What is expected: Reproduce all of the records below word for word, leaving the pictures out of your answer.

┄┄┄┄┄┄┄┄┄┄┄┄┄┄┄┄┄┄┄┄

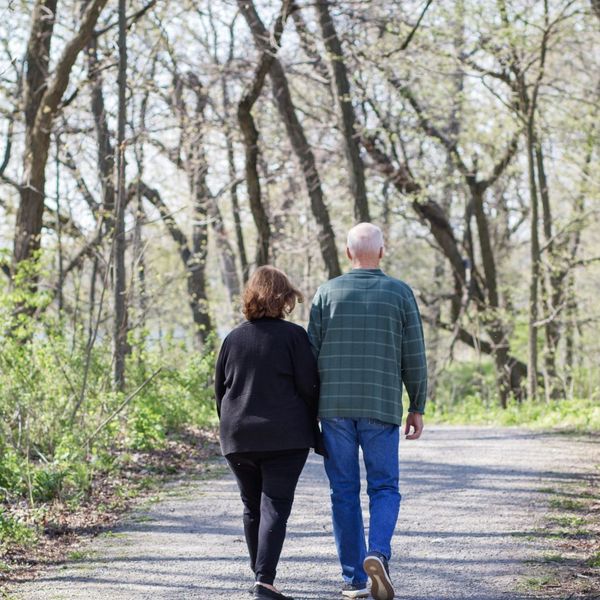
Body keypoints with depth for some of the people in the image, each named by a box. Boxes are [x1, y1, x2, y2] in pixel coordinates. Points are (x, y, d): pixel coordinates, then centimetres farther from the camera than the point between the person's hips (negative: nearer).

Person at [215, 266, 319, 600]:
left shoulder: (234, 338, 6)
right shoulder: (293, 336, -6)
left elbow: (220, 388, 11)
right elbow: (309, 387, -7)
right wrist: (310, 427, 6)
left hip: (239, 438, 4)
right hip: (285, 438, -4)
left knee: (252, 508, 16)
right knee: (275, 508, -5)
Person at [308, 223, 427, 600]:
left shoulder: (327, 293, 3)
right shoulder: (400, 293, 1)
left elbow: (312, 353, 1)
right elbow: (414, 357, 0)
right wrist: (418, 407, 8)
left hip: (334, 406, 1)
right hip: (382, 407, -1)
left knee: (345, 491, 8)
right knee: (384, 488, 8)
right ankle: (378, 553, -18)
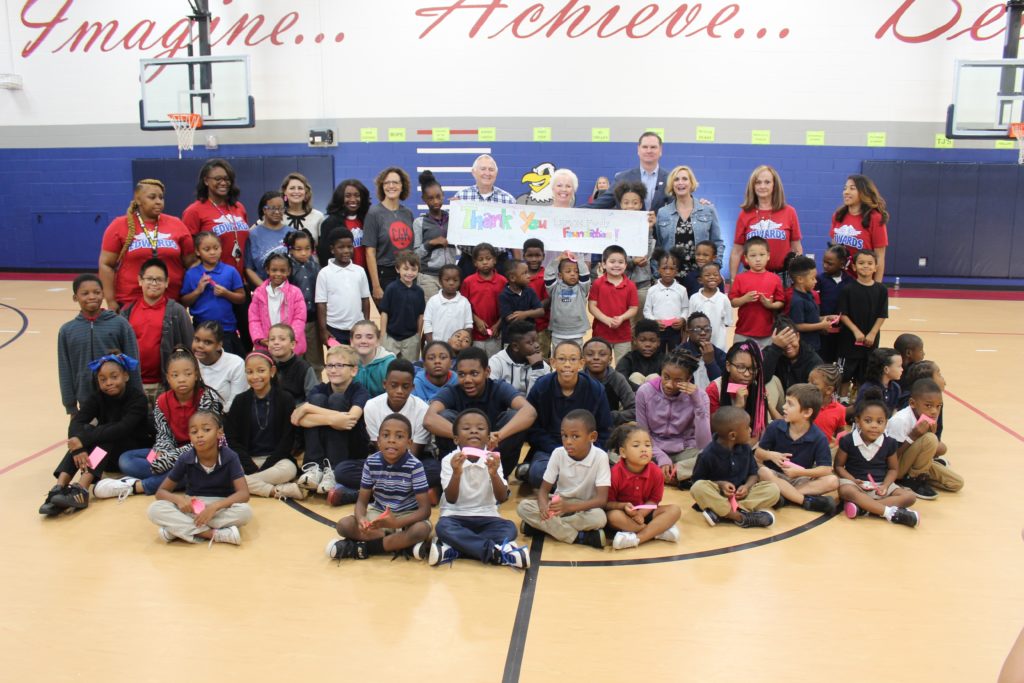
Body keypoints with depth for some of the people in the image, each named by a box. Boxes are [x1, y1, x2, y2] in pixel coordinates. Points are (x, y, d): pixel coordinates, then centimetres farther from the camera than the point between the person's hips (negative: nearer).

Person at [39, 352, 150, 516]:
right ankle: (59, 488, -39)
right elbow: (76, 422, -21)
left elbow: (122, 429, -32)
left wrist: (83, 440, -38)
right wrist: (79, 447, -41)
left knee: (108, 436, -31)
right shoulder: (97, 398, -3)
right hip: (105, 455, 4)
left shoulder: (137, 399, -16)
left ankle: (81, 489, -48)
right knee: (86, 431, -24)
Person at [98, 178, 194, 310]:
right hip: (130, 304, -1)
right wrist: (111, 302, -6)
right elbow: (106, 265, 0)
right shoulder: (119, 226, 0)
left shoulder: (176, 225, 5)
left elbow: (190, 263, 9)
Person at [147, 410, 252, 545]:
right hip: (193, 508, 1)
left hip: (221, 509, -1)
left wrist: (214, 506, -35)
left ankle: (177, 529, -25)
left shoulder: (230, 457, -14)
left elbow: (243, 494, -21)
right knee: (155, 509, -25)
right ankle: (215, 534, -29)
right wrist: (178, 499, -24)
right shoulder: (185, 459, -9)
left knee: (245, 511, -34)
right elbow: (161, 492, -1)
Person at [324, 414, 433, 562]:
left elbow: (425, 509, -21)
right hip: (378, 513, 3)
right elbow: (362, 501, -5)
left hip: (407, 516, -3)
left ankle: (362, 547, -23)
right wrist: (361, 519, -30)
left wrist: (396, 523, -37)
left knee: (421, 529, -36)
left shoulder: (415, 466, -20)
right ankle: (402, 544, -22)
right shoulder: (371, 462, -10)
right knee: (344, 525, -21)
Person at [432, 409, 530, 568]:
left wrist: (494, 474, -29)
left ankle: (452, 549, -31)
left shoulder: (492, 460, -2)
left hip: (485, 517, 2)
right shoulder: (450, 460, -7)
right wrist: (456, 473, -33)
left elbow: (502, 498, -11)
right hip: (455, 516, -2)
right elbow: (451, 499, -16)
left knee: (509, 528, -26)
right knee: (443, 527, -33)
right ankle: (496, 552, -34)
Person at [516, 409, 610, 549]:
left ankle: (544, 526, -24)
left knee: (599, 517, -37)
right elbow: (544, 489, -5)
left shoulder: (600, 457, -18)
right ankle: (580, 537, -26)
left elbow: (602, 499, -22)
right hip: (559, 502, 4)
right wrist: (543, 506, -31)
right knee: (523, 506, -22)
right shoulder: (558, 454, -10)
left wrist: (569, 506, -38)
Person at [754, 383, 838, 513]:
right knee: (763, 472, -34)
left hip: (801, 480, 0)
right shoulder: (775, 427, -7)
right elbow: (758, 452, 3)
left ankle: (784, 495, -32)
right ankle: (808, 501, -35)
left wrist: (800, 472, -26)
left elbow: (826, 469, -14)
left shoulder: (819, 437, -10)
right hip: (776, 477, 0)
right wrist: (770, 455, -19)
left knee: (833, 481, -24)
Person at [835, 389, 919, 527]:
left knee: (909, 496, -18)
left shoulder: (889, 443, 1)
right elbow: (839, 466, -1)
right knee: (845, 490, -37)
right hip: (855, 483, -3)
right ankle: (890, 512, -39)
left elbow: (893, 469, 10)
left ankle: (862, 507, -30)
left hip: (880, 485, 4)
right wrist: (853, 480, -18)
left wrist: (885, 486, -9)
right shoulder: (848, 441, -6)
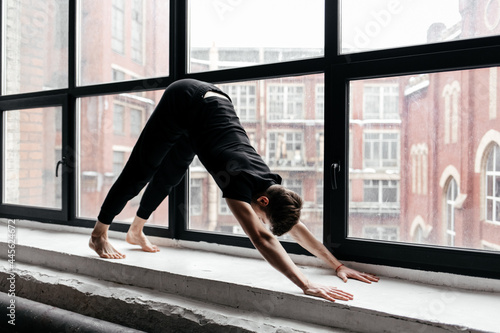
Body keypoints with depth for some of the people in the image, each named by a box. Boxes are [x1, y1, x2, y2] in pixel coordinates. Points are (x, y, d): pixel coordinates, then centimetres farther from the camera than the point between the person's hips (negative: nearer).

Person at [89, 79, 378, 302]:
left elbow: (297, 227, -6)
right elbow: (261, 238, -48)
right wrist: (306, 285, -53)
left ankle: (136, 231, 38)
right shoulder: (241, 181, -36)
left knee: (170, 175, 17)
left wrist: (337, 265, -7)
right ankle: (99, 234, 19)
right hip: (185, 101, -6)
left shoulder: (269, 181, -16)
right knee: (140, 171, 1)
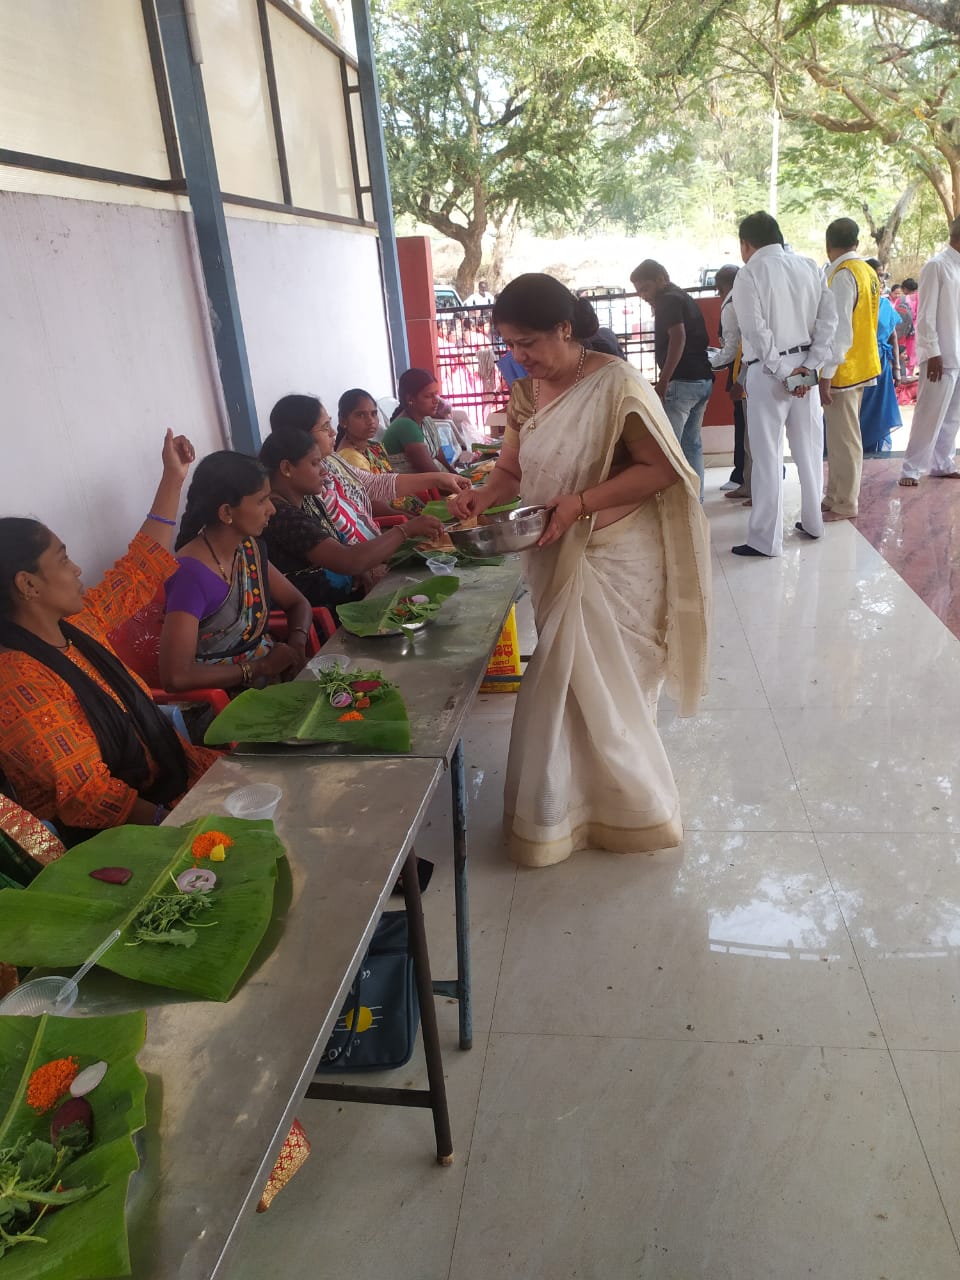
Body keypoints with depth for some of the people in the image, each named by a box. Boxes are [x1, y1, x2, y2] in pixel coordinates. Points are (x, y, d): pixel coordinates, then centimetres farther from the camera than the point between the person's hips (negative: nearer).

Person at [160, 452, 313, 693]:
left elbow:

┄┄┄┄┄┄┄┄┄┄┄┄┄┄┄┄┄┄┄┄

Result of this exercise:
Body keypoints with depth for some of the people in the image, each named by a box. Boxes are [x1, y1, x2, y2] in pixel coordinates. Points are (x, y, d): pixel coordinates, then centimetres farther from the camera than the point between the person's hips (negative: nearer).

Person at [215, 266, 319, 600]:
left shoulder: (234, 338, 6)
right shoulder: (293, 336, -6)
left elbow: (220, 388, 11)
right elbow: (309, 387, -7)
right wrist: (310, 427, 6)
left hip: (239, 438, 4)
right hip: (285, 438, -4)
left knee: (252, 508, 16)
right knee: (275, 508, -5)
Person at [308, 223, 427, 600]:
left shoulder: (327, 293, 3)
right shoulder: (400, 293, 1)
left elbow: (312, 353, 1)
right elbow: (414, 357, 0)
right wrist: (418, 407, 8)
left hip: (334, 406, 1)
right hip: (382, 407, -1)
left knee: (345, 491, 8)
right knee: (384, 488, 8)
right ankle: (378, 553, -18)
Body keypoints with depth for some of the people in the image, each named by a box. Boxes are [x1, y1, x2, y2] in pixel coordinates. Points are (x, y, d): pixel coordinates, then centimetres farther from the camera than the point between the person's hips (negative: nearer).

Person at [39, 352, 150, 516]:
right ankle: (59, 488, -39)
right elbow: (76, 422, -21)
left elbow: (122, 429, -32)
left wrist: (83, 440, -38)
right wrist: (79, 447, -41)
left knee: (108, 436, -31)
right shoulder: (97, 398, -3)
right hip: (105, 455, 4)
left shoulder: (137, 399, -16)
left ankle: (81, 489, -48)
right knee: (86, 431, -24)
Person at [98, 178, 194, 310]:
right hip: (130, 304, -1)
right wrist: (111, 302, -6)
right elbow: (106, 265, 0)
right shoulder: (119, 226, 0)
left shoulder: (176, 225, 5)
left elbow: (190, 263, 9)
Person at [147, 410, 252, 545]:
right hip: (193, 508, 1)
left hip: (221, 509, -1)
left wrist: (214, 506, -35)
left ankle: (177, 529, -25)
left shoulder: (230, 457, -14)
left elbow: (243, 494, -21)
right knee: (155, 509, -25)
right ankle: (215, 534, -29)
right wrist: (178, 499, -24)
right shoulder: (185, 459, -9)
left knee: (245, 511, -34)
right elbow: (161, 492, -1)
Person at [324, 414, 433, 562]:
left elbow: (425, 509, -21)
right hip: (378, 513, 3)
right elbow: (362, 501, -5)
left hip: (407, 516, -3)
left ankle: (362, 547, -23)
right wrist: (361, 519, -30)
left wrist: (396, 523, -37)
left knee: (421, 529, -36)
left shoulder: (415, 466, -20)
right ankle: (402, 544, -22)
right shoulder: (371, 462, -10)
right knee: (344, 525, -21)
Person at [432, 409, 530, 568]:
left wrist: (494, 474, -29)
left ankle: (452, 549, -31)
left shoulder: (492, 460, -2)
left hip: (485, 517, 2)
right shoulder: (450, 460, -7)
right wrist: (456, 473, -33)
left elbow: (502, 498, -11)
right hip: (455, 516, -2)
right elbow: (451, 499, -16)
left knee: (509, 528, -26)
right knee: (443, 527, -33)
right ankle: (496, 552, -34)
Person at [516, 409, 610, 549]:
left ankle: (544, 526, -24)
left knee: (599, 517, -37)
right elbow: (544, 489, -5)
left shoulder: (600, 457, -18)
right ankle: (580, 537, -26)
left elbow: (602, 499, -22)
right hip: (559, 502, 4)
right wrist: (543, 506, -31)
right knee: (523, 506, -22)
right shoulder: (558, 454, -10)
left wrist: (569, 506, -38)
Person at [754, 383, 838, 513]:
right knee: (763, 472, -34)
left hip: (801, 480, 0)
right shoulder: (775, 427, -7)
right elbow: (758, 452, 3)
left ankle: (784, 495, -32)
right ankle: (808, 501, -35)
left wrist: (800, 472, -26)
left elbow: (826, 469, -14)
left shoulder: (819, 437, -10)
right hip: (776, 477, 0)
right wrist: (770, 455, -19)
left knee: (833, 481, -24)
Person at [835, 389, 919, 527]:
left knee: (909, 496, -18)
left shoulder: (889, 443, 1)
right elbow: (839, 466, -1)
right knee: (845, 490, -37)
right hip: (855, 483, -3)
right ankle: (890, 512, -39)
left elbow: (893, 469, 10)
left ankle: (862, 507, -30)
left hip: (880, 485, 4)
right wrist: (853, 480, -18)
left wrist: (885, 486, -9)
right shoulder: (848, 441, -6)
Body keypoints with depth for some of the people in the image, each named by a box. Boxes are [x1, y1, x2, y2] in pixel coordinates. Points are (x, y, d): pixel coordinates, then centimetres farther from the camera than the point between the person's hips (negative: nearer).

Person at [89, 79, 378, 302]:
left elbow: (297, 227, -6)
right elbow: (261, 238, -48)
right wrist: (306, 285, -53)
left ankle: (136, 231, 38)
right shoulder: (241, 181, -36)
left knee: (170, 175, 17)
left wrist: (337, 265, -7)
right ankle: (99, 234, 19)
right hip: (185, 101, -6)
left shoulder: (269, 181, -16)
right knee: (140, 171, 1)
Body keypoints with depth for some of the people in the image, each named by a box. Boxes are [x1, y1, x2, y2] in pixel coordinates. Points are (x, y, d): pixel coordinates, then centimetres farther from the camera than the point between the person's hips (negative: nearer).

Person at [160, 452, 313, 693]:
left elbow:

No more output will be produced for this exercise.